Your goal -
Filter these records by the string "lines", copying each line that holds it.

+-------+

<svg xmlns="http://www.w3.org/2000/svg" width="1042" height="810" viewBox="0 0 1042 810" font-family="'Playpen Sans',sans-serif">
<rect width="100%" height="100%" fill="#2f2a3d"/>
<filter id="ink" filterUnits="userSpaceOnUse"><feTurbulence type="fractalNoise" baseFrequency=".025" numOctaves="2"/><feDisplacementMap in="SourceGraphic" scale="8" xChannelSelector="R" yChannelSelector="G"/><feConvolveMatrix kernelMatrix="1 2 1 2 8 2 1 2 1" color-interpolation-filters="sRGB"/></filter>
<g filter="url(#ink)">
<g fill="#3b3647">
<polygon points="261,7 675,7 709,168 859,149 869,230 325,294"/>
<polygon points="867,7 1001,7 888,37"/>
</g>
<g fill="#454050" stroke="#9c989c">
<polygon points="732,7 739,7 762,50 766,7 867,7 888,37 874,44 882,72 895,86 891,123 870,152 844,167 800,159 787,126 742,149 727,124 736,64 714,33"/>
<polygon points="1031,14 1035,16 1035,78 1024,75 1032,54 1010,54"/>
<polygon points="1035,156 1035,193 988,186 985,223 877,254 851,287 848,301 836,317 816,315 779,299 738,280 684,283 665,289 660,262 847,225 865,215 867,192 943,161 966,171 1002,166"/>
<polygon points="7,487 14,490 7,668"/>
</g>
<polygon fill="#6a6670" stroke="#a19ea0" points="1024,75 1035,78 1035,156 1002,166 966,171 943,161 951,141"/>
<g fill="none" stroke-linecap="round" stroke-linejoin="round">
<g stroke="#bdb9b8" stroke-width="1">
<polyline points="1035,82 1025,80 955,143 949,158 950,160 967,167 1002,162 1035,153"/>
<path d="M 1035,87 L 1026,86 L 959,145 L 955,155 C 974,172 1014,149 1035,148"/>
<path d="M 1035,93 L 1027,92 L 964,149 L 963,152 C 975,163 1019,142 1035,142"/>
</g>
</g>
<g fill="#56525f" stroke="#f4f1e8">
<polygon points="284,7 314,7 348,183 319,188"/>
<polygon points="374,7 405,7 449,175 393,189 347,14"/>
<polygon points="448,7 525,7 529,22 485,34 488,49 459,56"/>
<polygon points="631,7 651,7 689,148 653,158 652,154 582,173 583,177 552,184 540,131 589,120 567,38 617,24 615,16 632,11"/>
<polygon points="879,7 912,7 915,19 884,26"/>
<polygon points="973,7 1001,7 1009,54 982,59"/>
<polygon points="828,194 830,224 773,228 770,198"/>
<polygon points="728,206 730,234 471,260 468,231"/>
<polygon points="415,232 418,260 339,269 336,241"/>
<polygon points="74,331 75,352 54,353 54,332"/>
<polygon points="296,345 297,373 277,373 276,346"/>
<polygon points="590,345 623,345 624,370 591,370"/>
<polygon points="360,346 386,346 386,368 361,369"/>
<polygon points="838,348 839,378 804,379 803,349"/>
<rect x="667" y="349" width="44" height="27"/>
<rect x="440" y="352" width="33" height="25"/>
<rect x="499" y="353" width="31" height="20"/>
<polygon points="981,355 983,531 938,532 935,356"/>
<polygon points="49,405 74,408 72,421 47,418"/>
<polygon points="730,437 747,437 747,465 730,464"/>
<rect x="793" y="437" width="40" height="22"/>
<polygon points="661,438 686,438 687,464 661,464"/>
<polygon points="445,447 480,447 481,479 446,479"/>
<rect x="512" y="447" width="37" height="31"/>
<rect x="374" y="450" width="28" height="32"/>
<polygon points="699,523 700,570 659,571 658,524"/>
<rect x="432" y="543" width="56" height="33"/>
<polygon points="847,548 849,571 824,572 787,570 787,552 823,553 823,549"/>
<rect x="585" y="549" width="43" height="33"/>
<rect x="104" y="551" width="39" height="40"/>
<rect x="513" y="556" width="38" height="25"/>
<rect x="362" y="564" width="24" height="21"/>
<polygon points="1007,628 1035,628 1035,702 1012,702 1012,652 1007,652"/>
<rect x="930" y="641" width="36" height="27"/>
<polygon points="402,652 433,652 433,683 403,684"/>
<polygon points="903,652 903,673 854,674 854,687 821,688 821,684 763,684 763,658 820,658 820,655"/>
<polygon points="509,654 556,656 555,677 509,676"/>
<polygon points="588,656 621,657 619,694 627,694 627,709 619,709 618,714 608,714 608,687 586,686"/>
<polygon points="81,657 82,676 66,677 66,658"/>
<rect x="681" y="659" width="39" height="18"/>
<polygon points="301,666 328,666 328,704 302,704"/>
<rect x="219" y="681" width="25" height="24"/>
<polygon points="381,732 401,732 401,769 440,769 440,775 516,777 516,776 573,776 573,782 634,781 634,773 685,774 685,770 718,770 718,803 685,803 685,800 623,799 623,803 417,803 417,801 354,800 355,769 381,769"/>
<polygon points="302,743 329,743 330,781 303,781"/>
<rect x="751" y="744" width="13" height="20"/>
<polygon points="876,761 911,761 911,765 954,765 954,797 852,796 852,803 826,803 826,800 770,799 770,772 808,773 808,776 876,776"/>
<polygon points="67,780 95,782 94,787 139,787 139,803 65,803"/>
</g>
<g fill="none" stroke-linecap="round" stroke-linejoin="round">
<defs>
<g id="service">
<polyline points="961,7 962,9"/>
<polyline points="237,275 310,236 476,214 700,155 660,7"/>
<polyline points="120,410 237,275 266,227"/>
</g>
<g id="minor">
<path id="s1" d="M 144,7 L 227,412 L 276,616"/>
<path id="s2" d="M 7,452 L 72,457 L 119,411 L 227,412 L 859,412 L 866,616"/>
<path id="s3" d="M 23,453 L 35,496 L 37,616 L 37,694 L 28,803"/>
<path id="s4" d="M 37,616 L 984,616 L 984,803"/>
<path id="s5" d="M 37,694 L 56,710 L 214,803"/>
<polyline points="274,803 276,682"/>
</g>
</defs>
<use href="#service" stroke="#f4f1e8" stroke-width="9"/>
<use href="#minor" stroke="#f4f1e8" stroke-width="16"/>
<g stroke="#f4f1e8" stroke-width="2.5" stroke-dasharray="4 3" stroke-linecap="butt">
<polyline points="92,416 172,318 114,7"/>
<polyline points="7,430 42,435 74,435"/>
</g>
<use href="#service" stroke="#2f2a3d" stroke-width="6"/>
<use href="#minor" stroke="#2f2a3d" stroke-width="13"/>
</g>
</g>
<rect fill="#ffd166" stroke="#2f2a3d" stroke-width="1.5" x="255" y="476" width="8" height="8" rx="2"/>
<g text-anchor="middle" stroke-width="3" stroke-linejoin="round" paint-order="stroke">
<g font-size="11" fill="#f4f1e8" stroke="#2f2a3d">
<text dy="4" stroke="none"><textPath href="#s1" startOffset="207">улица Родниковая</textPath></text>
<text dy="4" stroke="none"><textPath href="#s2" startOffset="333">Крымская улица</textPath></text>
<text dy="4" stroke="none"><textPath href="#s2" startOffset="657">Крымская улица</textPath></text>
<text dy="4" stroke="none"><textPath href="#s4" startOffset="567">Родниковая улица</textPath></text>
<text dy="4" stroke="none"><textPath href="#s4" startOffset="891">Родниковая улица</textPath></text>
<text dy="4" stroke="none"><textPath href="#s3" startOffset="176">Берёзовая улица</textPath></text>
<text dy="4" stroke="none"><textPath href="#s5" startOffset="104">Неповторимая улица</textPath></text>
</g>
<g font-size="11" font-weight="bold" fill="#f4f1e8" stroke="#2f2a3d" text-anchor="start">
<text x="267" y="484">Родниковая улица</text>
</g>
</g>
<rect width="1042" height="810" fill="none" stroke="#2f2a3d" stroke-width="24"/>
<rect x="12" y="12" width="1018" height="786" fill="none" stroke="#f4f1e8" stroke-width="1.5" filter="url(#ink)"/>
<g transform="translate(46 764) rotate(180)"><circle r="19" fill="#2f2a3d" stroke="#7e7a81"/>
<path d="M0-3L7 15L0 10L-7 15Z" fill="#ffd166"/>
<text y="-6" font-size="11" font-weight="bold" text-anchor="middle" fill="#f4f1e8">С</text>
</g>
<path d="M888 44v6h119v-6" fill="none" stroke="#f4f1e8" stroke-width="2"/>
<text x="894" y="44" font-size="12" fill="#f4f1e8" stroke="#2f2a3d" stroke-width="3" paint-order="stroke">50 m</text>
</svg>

+-------+

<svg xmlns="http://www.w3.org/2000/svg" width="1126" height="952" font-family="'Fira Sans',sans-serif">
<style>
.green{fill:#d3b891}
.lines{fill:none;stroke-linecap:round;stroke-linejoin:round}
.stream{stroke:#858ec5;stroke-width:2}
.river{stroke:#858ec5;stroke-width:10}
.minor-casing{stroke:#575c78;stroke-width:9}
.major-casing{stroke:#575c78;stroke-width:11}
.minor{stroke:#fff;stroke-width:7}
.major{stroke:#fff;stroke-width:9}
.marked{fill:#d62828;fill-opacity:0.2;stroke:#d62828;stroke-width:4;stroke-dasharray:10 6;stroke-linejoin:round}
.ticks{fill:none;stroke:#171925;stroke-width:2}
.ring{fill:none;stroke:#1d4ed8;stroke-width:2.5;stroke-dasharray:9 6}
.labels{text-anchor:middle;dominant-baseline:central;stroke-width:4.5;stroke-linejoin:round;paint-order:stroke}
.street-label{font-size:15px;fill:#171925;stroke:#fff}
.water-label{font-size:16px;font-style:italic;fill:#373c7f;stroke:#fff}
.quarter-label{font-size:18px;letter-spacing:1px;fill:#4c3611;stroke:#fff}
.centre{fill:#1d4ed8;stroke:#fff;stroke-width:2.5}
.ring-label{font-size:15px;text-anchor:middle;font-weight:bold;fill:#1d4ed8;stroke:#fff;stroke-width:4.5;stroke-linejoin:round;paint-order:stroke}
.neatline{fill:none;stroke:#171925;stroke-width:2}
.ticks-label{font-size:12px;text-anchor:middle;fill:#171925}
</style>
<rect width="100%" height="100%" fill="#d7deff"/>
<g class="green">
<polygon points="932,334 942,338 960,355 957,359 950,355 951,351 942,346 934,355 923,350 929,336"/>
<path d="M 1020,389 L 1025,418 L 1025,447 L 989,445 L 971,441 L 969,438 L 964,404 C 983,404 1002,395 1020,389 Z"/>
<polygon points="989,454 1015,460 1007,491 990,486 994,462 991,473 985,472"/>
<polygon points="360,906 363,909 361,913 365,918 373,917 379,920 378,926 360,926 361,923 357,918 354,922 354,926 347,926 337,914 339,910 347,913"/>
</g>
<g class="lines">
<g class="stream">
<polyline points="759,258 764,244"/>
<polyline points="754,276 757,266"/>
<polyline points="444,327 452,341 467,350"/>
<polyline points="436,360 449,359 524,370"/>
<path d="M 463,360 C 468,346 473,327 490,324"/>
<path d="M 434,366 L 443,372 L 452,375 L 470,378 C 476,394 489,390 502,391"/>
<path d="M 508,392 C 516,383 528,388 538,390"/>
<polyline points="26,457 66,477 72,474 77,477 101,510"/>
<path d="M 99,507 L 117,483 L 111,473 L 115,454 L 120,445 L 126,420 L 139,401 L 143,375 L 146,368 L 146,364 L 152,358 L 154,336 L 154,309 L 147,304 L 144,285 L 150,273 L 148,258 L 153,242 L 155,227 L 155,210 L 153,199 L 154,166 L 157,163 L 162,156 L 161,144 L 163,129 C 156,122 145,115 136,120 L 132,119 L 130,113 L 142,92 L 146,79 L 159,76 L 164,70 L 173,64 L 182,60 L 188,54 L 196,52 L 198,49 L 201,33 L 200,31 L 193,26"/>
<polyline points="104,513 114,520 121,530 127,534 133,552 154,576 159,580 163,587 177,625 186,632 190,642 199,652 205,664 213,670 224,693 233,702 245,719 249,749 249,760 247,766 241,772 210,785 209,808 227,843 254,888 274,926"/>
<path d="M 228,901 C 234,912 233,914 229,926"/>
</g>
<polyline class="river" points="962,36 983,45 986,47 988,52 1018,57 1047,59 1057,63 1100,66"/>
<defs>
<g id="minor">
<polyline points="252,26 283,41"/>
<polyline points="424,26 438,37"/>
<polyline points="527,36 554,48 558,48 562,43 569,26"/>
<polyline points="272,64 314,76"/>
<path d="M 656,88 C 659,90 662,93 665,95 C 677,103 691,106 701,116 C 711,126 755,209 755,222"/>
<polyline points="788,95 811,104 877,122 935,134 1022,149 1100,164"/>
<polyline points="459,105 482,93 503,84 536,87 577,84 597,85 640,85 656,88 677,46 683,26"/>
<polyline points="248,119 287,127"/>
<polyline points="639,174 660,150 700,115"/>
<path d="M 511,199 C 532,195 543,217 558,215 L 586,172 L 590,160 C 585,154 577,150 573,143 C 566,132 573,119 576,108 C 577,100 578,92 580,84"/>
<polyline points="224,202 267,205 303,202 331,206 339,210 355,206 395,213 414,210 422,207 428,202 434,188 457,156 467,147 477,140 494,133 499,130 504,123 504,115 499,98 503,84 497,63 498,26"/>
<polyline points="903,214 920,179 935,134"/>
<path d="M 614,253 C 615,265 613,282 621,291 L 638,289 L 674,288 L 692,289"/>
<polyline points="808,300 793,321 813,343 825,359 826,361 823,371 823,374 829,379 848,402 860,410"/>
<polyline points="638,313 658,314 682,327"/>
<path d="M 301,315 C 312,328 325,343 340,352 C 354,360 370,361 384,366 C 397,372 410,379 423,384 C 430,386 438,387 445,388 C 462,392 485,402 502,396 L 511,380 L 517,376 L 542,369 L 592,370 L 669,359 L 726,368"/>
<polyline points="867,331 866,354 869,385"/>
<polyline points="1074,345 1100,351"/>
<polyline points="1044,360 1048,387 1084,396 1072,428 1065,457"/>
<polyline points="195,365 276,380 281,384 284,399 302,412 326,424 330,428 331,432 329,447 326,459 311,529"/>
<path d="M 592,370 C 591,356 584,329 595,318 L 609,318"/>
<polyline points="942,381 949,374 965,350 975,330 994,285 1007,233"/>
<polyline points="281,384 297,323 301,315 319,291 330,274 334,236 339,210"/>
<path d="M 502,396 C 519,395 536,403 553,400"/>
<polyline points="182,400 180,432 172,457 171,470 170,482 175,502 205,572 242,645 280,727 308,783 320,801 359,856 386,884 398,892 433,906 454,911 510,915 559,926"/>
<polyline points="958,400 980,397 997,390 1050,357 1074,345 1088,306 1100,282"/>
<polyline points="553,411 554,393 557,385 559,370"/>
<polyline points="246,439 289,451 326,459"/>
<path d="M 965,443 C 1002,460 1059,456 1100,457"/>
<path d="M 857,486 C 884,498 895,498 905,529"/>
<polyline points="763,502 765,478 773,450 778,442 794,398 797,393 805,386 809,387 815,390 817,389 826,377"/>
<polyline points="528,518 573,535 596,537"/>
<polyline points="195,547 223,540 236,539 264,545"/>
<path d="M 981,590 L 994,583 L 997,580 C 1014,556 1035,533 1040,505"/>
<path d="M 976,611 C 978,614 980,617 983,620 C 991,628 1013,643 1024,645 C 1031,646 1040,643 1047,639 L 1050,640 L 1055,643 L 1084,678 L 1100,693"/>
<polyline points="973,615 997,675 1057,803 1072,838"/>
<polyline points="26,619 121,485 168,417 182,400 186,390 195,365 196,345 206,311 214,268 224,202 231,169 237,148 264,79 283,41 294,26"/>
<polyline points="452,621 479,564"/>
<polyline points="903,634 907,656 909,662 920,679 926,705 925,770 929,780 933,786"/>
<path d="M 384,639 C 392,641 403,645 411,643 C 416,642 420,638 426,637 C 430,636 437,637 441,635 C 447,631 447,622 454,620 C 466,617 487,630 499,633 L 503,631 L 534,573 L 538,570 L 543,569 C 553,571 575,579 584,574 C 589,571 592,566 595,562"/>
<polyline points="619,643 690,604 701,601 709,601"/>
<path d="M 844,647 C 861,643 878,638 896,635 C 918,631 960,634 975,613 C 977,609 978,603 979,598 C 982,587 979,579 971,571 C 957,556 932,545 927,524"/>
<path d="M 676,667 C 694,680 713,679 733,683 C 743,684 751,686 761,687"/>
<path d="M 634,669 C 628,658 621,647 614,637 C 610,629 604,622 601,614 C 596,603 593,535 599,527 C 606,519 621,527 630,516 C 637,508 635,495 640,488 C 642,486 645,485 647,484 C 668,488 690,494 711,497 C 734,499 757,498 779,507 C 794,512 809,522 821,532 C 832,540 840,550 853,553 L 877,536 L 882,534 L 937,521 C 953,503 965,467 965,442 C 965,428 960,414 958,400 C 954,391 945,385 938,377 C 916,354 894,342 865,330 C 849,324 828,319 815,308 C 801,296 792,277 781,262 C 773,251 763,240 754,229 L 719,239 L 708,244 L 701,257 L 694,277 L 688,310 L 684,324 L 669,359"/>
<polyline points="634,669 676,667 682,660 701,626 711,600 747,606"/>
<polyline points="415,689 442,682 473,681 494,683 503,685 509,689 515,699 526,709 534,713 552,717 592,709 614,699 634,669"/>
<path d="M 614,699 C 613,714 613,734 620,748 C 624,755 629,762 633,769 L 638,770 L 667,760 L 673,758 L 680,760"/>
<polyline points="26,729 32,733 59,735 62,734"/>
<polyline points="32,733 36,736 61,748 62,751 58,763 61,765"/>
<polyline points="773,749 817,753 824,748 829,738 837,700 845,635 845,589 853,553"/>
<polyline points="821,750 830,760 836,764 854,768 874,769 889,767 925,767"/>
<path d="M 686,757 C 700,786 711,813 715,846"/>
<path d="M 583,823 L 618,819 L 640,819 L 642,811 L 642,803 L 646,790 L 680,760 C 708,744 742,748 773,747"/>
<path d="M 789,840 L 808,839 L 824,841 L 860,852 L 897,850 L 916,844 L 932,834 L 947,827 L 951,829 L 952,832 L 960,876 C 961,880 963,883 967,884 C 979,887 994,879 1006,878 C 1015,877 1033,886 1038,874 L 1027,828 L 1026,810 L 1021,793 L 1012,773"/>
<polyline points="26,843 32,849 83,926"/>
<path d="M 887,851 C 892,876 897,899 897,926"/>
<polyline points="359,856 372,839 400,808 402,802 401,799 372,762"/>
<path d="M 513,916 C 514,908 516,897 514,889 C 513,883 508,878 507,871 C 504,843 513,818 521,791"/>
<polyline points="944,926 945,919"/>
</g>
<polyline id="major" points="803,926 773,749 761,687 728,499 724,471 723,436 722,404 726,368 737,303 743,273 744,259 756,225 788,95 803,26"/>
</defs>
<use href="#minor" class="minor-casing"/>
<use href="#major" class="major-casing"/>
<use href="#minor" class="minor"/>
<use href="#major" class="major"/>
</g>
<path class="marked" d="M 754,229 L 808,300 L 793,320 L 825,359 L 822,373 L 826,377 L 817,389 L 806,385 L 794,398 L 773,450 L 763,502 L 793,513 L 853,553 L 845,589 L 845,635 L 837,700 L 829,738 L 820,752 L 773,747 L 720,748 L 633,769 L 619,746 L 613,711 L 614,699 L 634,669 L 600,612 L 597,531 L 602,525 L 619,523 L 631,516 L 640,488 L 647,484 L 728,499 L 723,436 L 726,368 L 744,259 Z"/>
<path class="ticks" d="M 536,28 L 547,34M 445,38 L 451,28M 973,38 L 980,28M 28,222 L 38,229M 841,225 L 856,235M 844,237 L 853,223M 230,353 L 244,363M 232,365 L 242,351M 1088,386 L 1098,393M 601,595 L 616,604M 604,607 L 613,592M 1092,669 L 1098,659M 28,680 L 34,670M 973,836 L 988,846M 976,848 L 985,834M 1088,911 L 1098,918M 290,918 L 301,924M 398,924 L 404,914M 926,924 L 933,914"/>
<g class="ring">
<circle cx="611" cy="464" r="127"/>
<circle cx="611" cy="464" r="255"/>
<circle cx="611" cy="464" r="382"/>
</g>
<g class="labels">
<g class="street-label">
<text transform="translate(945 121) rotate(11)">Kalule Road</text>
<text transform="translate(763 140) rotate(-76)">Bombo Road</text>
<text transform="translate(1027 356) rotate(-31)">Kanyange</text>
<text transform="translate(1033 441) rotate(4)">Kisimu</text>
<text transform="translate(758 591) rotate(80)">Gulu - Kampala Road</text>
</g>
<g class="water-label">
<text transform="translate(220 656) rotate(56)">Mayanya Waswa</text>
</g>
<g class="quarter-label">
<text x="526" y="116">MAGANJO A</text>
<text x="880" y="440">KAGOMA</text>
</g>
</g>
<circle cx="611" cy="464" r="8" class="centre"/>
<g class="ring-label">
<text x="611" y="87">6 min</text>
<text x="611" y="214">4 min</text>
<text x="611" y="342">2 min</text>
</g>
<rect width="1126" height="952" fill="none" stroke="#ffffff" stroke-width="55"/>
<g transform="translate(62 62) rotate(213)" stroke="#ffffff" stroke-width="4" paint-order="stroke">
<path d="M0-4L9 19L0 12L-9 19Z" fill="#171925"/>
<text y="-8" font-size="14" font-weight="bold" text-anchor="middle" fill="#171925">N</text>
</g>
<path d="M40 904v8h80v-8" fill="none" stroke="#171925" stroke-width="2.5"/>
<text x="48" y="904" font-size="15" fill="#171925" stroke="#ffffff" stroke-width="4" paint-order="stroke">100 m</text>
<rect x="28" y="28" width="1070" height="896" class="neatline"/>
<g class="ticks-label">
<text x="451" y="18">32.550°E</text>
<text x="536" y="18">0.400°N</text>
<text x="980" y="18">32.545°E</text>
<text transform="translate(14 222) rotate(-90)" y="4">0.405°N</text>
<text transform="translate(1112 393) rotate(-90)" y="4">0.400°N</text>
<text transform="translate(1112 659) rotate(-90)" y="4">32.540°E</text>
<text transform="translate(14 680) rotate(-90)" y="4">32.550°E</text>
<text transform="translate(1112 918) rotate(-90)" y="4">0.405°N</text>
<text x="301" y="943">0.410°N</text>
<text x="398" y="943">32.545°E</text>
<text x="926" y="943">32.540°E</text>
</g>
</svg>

+-------+

Exercise solution -
.lines{fill:none;stroke-linecap:round;stroke-linejoin:round}
<g class="lines">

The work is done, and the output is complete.